2. Par dérogation au paragraphe 1 ci-dessus :
a) Les traitements, salaires et autres rémunérations ne peuvent être imposés que dans l’Etat contractant dont le salarié est le résident, lorsque les trois conditions suivantes sont réunies :
1° le bénéficiaire séjourne temporairement dans l’autre Etat contractant pendant une ou plusieurs périodes n’excédant pas 183 jours au cours de l’année civile ;
2° sa rémunération pour l’activité exercée pendant ce séjour est supportée par un employeur établi dans le premier Etat ;
3° il n’exerce pas son activité à la charge d’un établissement stable ou d’une installation fixe de l’employeur, situé dans l’autre Etat.
…..
Dans le 1) la convention fixe la règle : les salaires « ne sont imposables que dans l’Etat contractant sur le territoire duquel s’exerce l’activité personnelle source de ces revenus. »
Donc en principe dans notre exemple, le salarié serait imposable en Belgique.
Mais le 2) vient tempérer ce principe : Les salaires peuvent être imposés dans l’Etat ou le concerné est résident fiscal si trois conditions sont remplies.
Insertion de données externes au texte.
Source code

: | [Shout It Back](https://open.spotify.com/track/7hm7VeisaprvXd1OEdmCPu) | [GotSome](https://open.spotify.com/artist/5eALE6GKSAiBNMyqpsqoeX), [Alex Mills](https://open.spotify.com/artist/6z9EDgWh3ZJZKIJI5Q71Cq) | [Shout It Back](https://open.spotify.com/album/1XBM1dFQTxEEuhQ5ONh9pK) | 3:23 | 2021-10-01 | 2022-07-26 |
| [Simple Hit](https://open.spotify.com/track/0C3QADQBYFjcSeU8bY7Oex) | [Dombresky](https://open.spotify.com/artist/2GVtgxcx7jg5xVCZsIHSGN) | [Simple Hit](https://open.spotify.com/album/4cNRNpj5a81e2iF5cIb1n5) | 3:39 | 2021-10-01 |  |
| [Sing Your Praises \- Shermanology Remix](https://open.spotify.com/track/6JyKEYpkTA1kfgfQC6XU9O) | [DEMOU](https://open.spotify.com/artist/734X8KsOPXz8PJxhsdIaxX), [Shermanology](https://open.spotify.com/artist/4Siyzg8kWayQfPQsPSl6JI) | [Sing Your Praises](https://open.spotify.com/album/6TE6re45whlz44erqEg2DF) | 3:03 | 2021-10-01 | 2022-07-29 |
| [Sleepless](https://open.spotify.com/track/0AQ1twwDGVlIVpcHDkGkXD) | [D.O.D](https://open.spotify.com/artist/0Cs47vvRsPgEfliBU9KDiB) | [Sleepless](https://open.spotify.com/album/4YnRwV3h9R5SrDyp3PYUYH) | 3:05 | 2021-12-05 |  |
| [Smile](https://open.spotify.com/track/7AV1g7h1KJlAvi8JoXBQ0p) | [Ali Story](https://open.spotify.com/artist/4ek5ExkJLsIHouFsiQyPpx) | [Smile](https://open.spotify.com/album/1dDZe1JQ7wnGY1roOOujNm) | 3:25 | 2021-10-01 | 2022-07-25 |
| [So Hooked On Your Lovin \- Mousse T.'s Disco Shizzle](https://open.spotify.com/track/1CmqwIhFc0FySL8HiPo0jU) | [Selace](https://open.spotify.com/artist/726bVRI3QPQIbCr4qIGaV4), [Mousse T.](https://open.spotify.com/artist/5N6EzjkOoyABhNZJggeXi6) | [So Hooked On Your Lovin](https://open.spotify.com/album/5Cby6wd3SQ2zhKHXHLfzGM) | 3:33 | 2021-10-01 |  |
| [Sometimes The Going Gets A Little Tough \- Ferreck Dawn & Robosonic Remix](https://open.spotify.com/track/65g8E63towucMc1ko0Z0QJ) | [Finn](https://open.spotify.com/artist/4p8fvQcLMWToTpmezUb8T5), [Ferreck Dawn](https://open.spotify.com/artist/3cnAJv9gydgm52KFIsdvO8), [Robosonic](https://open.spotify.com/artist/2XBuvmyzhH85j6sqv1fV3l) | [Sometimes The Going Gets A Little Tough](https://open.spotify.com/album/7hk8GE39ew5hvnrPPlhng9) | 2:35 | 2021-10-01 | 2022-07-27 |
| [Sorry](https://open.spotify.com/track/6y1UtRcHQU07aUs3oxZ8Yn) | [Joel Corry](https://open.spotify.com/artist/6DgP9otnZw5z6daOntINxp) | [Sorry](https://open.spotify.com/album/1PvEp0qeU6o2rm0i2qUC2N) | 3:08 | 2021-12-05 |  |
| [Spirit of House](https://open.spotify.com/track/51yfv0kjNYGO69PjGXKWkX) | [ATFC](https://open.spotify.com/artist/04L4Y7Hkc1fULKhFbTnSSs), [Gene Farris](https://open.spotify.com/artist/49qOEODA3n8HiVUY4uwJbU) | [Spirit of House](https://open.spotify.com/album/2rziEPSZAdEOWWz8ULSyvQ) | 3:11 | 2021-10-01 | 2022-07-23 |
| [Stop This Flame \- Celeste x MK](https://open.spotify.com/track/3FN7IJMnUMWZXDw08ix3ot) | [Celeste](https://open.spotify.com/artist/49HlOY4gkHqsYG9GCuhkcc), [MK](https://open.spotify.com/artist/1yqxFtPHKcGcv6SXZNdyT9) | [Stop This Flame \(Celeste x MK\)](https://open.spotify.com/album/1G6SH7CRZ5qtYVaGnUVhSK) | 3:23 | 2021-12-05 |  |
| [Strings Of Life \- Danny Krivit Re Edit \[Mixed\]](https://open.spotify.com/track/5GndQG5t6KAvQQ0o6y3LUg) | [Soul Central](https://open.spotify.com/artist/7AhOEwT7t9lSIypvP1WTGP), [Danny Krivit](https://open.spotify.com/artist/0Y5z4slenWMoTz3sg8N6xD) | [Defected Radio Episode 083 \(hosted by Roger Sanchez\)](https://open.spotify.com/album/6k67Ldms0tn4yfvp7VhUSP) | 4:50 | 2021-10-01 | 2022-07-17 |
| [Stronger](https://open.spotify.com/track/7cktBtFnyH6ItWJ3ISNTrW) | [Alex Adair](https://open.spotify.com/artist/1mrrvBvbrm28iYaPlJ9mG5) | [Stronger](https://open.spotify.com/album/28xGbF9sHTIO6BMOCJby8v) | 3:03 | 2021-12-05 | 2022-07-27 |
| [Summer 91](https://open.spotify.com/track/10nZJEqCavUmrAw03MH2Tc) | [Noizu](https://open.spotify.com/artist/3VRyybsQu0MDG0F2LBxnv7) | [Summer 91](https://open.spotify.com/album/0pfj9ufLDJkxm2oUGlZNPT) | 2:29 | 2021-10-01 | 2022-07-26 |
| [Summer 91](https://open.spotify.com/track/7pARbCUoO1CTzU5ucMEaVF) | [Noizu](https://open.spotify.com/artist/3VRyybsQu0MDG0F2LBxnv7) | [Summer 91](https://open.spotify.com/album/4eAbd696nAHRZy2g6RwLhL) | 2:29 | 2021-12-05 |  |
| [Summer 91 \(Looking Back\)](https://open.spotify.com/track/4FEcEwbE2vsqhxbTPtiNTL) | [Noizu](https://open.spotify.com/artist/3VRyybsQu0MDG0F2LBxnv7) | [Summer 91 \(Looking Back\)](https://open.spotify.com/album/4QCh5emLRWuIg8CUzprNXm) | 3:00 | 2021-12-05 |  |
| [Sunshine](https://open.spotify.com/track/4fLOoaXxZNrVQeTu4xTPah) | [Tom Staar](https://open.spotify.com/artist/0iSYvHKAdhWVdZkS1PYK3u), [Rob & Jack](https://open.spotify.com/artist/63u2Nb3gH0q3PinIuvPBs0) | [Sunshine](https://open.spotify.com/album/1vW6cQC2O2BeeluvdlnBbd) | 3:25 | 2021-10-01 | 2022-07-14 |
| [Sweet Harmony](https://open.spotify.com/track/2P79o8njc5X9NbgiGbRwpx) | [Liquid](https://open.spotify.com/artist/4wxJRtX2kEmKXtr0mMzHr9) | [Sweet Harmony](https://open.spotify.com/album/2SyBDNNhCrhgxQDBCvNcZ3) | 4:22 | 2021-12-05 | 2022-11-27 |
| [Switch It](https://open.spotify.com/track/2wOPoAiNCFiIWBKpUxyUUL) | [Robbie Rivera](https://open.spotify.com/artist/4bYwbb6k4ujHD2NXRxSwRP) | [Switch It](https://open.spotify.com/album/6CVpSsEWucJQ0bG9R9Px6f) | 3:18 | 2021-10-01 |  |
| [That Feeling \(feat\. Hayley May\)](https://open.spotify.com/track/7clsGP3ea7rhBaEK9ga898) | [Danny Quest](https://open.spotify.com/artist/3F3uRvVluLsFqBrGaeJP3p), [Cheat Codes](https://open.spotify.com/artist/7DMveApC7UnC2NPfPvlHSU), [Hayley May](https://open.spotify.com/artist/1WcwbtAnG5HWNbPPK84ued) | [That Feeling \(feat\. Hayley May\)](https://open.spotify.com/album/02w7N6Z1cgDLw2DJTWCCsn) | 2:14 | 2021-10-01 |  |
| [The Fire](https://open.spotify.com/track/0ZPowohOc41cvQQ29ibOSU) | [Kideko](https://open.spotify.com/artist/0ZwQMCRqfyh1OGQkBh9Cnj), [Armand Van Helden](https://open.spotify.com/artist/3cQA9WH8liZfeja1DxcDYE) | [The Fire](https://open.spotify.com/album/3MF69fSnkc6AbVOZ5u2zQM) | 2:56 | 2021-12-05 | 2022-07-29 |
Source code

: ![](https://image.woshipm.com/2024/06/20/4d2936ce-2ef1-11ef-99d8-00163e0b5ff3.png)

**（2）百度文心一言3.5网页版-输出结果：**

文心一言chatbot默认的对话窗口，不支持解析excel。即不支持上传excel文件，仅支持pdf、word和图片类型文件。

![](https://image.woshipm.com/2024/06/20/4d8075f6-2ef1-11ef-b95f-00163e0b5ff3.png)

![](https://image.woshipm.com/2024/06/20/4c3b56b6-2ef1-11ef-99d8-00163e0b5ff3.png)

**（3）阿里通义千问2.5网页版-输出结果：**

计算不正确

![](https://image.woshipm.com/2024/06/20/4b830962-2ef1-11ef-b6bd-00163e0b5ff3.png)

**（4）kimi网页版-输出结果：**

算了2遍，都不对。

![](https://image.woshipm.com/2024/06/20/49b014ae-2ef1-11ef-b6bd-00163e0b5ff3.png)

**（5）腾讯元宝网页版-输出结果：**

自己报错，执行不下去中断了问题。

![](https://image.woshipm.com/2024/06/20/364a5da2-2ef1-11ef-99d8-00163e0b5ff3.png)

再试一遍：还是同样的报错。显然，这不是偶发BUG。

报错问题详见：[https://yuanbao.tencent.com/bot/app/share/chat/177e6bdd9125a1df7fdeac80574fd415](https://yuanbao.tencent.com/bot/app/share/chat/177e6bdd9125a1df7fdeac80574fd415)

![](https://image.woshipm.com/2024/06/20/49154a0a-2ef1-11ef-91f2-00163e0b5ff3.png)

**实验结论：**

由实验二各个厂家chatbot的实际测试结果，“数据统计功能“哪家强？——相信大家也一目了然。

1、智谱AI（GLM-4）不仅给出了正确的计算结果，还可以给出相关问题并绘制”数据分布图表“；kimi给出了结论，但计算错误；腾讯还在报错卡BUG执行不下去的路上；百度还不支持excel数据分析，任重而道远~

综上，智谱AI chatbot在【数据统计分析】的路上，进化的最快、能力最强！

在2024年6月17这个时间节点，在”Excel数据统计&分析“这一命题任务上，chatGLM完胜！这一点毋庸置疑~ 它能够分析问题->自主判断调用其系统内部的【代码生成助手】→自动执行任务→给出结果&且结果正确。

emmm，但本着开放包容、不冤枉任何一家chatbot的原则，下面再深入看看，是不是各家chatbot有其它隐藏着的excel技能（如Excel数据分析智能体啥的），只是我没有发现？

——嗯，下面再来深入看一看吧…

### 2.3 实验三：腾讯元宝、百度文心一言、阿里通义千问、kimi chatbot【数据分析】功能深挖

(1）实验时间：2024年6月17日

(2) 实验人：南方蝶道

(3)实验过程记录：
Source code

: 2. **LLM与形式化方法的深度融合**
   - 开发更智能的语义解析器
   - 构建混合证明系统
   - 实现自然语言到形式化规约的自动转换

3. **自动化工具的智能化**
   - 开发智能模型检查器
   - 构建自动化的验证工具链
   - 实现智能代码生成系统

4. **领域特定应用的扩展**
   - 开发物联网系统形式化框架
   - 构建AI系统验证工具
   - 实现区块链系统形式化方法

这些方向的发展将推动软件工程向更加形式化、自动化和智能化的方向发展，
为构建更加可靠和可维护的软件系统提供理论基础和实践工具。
Dans notre exemple, notre salarié ne sera imposé qu’en France (et pas en Belgique) si les 3 conditions suivantes sont remplies :
– Il doit séjourner en Belgique pendant une ou plusieurs périodes n’excédant pas 183 jours au cours de l’année civile. (Notre fameuse règle des 183 jours)
– Sa rémunération, versée pour son activité exercée en Belgique doit être supportée par son employeur Français
– Il n’exerce pas son activité à la charge d’un établissement stable ou d’une installation fixe de l’employeur, situé dans l’autre Etat
Ce sont donc ces deux dernières conditions qu’il faut également garder à l’esprit ! On peut donc séjourner moins de 183 jours dans un pays mais si la rémunération est supportée par une entreprise résidente du pays d’accueil, ou si la charge de l’activité est refacturée à un établissement stable du pays d’accueil, il y aura imposition dans le pays d’accueil.
Dans notre exemple, le salaire demeure payé par l’employeur Français ce qui à priori évite la deuxième condition, sauf si la société Française facture le charge de l’activité à la société Belge. Dans ce cas les conditions ne sont pas remplies et le salarié sera imposable en Belgique sur les revenus perçus pour son activité exercée en Belgique et ce peu importe le temps qu’il aura passé en Belgique.
L’analyse de ces trois conditions est assez complexe, que ce soit dans le décompte de jours « présence physique » ou dans la compréhension du support de la charge de l’activité.
Il est donc primordial, en cas de mobilité de courte durée dans un autre pays de procéder à une analyse précise des obligations fiscales du salarié et de l’entreprise.
Attention également aux mobilités vers des pays sans convention fiscale avec la France ! Dans ce cas ce n’est que le droit interne qui s’applique et le risque de double imposition est présent.